--- DATA RECORDS Enclosed Below ---

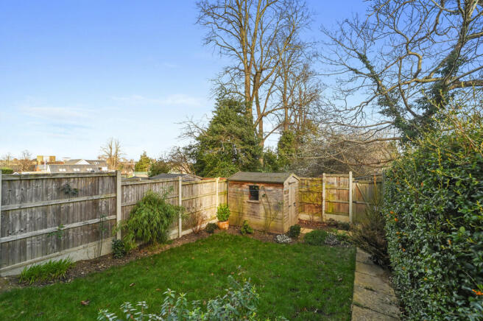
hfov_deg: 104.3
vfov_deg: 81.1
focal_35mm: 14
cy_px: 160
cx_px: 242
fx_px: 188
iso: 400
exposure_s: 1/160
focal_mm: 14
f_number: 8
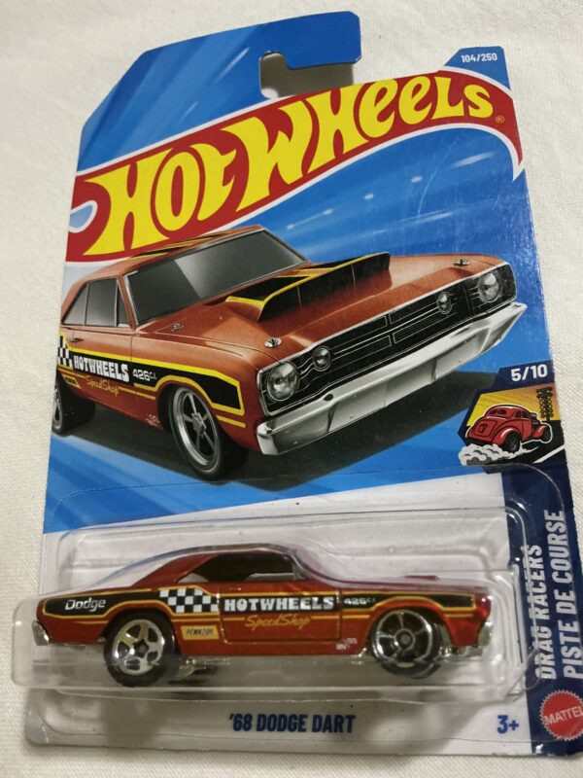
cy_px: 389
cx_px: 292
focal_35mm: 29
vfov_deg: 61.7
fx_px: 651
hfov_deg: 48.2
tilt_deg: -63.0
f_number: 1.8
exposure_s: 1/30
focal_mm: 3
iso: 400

--- End of Enclosed DATA RECORDS ---
--- DATA RECORDS Enclosed Below ---

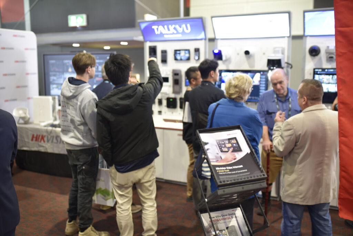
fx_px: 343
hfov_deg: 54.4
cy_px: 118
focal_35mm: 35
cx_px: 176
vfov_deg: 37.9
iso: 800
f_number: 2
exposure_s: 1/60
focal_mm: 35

--- End of Enclosed DATA RECORDS ---

Everything from the line with "hfov_deg: 54.4" through the line with "focal_mm: 35" should be written out exactly as it appears above, end lines included, and nothing outside that range.

__RESULT OF THIS TASK__
hfov_deg: 54.4
cy_px: 118
focal_35mm: 35
cx_px: 176
vfov_deg: 37.9
iso: 800
f_number: 2
exposure_s: 1/60
focal_mm: 35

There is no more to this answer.